On June 21, 2018, the Supreme Court ruled on the validity of a “Notice to Appear” or NTA, as it related to the immigration case of Wescley Fonseca Pereira, a Brazilian immigrant. A “Notice to Appear” is basically a piece of paper, or notice, informing undocumented immigrants that they need to report to a court hearing on a specific date and time; in essence, it starts immigration court proceedings. When undocumented immigrants fail to appear at the scheduled court hearing, they are automatically ordered to be removed, or deported.
Mr. Pereira’s Case:
Pereira entered the country with a visitor visa in 2000. He ended up staying and started a family. He was arrested in 2006 for a DUI and then referred to the Department of Homeland Security (DHS). While he was detained, DHS gave Pereira an NTA to appear in immigration court. The NTA Pereira received did not have a specific date and time listed.
In 2007, DHS sent the updated NTA (with a specific date and time) to the immigration court, and then the immigration court sent that updated notice to Pereira, but Pereira never received it because it was sent to the wrong address. Pereira didn’t know about his scheduled court hearing, failed to appear, and was ordered to be removed.

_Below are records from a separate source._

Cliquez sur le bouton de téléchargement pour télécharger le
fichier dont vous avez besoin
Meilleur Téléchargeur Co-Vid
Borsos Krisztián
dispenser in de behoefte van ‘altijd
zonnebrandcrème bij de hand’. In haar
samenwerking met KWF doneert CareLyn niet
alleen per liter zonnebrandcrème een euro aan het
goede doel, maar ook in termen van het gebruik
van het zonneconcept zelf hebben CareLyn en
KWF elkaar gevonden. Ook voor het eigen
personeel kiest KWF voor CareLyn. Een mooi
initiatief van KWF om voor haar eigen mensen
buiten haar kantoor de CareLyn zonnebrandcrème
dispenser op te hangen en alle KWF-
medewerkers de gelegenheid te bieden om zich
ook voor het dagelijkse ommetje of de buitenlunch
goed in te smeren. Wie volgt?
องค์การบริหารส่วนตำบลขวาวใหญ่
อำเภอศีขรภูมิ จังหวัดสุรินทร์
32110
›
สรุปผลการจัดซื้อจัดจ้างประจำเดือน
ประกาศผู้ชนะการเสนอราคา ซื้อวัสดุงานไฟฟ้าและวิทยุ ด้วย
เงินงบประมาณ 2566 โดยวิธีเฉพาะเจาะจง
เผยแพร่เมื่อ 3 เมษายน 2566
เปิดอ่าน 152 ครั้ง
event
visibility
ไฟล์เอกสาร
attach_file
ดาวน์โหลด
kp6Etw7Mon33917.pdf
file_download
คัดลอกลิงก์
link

In 2013, Pereira was arrested again. As the father of two U.S. citizen daughters and having spent over ten years in the country, he could have attempted to apply for Cancellation of Removal. However, the ten years of continuous presence in the country should be uninterrupted. What “continuous presence” means is that the undocumented immigrant did not leave the country at any point in between and was not entered into immigration court proceedings before reaching the ten years. Because Pereira received an NTA in 2006, he was thought to have entered immigration court proceedings by DHS and the immigration court. His presence would only be counted until 2006; only six years, not ten.
The Supreme Court studied his case and brought up the NTA. Could the initial NTA Pereira received be considered an adequate NTA? The Supreme Court ruled, , in an 8-1 vote, that the NTA was defective, and, therefore, not an NTA because it did not include a specific date and time, which is the main function of the notice. The updated NTA that had a date and time was not valid either because Pereira never received it and was never informed of the court hearing.
With the ruling, Pereira’s presence was not technically stopped in 2006. In 2013, when he was arrested and referred to DHS, he had already accumulated ten years of continuous presence, and could therefore fulfill the ten-year continuous presence requirement for Cancellation of Removal.
This Supreme Court decision sets a precedent that may affect a majority of immigration cases for undocumented immigrants. Most of my clients have cases that started with NTAs that don’t have dates or times listed. Instead of actual dates or times, “to be determined” is printed where the date and time should be. If DHS were to attempt to do things correctly, they would have to terminate all pending cases and begin again with adequate NTAs. This also affects cases in which individuals never received updated NTAs and consequently didn’t appear to their court hearings and were ordered to be deported. Their cases could technically be reopened for lack of notice.
This recent decision opens multiple doors for immigration cases. Some law practitioners are hopeful, while some, including myself, are cautious regarding the future implications of this decision. It is possible that DHS will find a way of diffusing the impact of this decision on their pending cases and cases that have been closed for years. This is yet another immigration issue that has yet to clarify its effects.